IL RITORNO DEL TOTALITARISMO IN ITALIA

Questo articolo è prima di tutto indirizzato ai patrioti italoamericani e a tutte quelle famiglie statunitensi e inglesi che, a causa della 2° Guerra Mondiale, hanno un loro caro seppellito sotto una croce bianca qui in Italia.

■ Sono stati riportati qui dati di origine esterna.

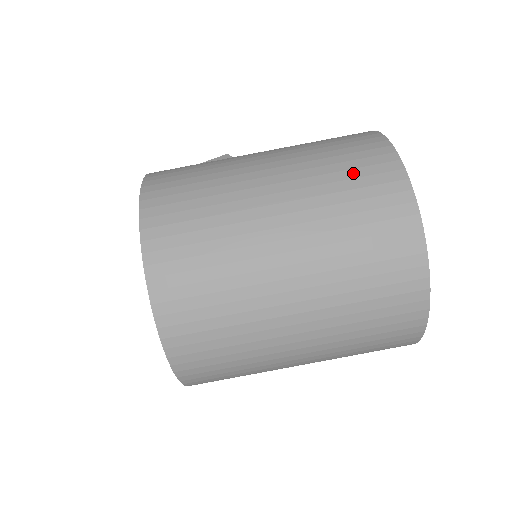
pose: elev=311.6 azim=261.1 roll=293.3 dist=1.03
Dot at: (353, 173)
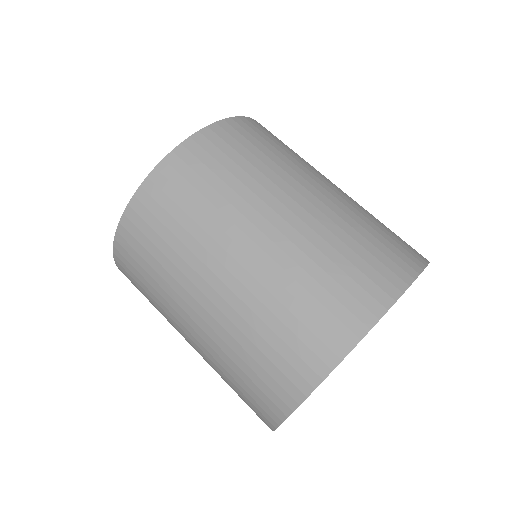
Dot at: (389, 234)
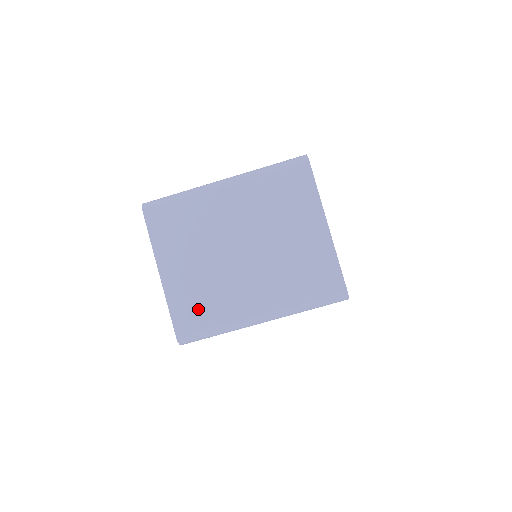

La Storia che fece precipitare il Mondo nella barbarie della II° Guerra Mondiale non dovrà mai essere dimenticata,  così come il nobile sacrificio dei giovani soldati Alleati che fu dolorosamente necessario per poter sconfiggere il dilagare di un regime totalitario diffusosi in tutta Europa proprio a partire dall’Italia.
 
Il 31 gennaio 2020 nella Repubblica italiana veniva dichiarato lo stato di emergenza nazionale, e in forza di questo atto due governi (Conte II° e Draghi)  hanno dato sfogo ad un florilegio di norme illiberali e non democratiche, poggiandole sul pretesto di una situazione pandemica imposta da un virus proveniente dalla Cina. Giova ricordare come tante fonti autorevoli in senso scientifico o di importante intelligence internazionale, avevano rivelato che il virus cinese non solo avesse avuto origine in un laboratorio, ma molto probabilmente era stato diffuso allo scopo di dispiegare colossali effetti sociopolitici, economici e finanziari. La riflessione su una frase insegnataci dal precettore dell’Imperatore Nerone, il filosofo Lucius Seneca, “cui prodest scelus, is fecit” (chi ha grande vantaggio dal crimine è colui il quale lo ha commesso), spiega le ragioni profonde, finanziarie, politiche e ideologiche, sottese a quanto di malvagio sta accadendo nel Mondo. L’operato dei due governi italiani negli ultimi due anni, infatti,  ha costituito il benchmark  di riferimento per la gestione delle emergenze nei Paesi governati da democrazie, e molti altri governi hanno predisposto misure a scapito delle Libertà democratiche dei cittadini, giustappunto ispirandosi all’esempio fornito dal Governo italiano.  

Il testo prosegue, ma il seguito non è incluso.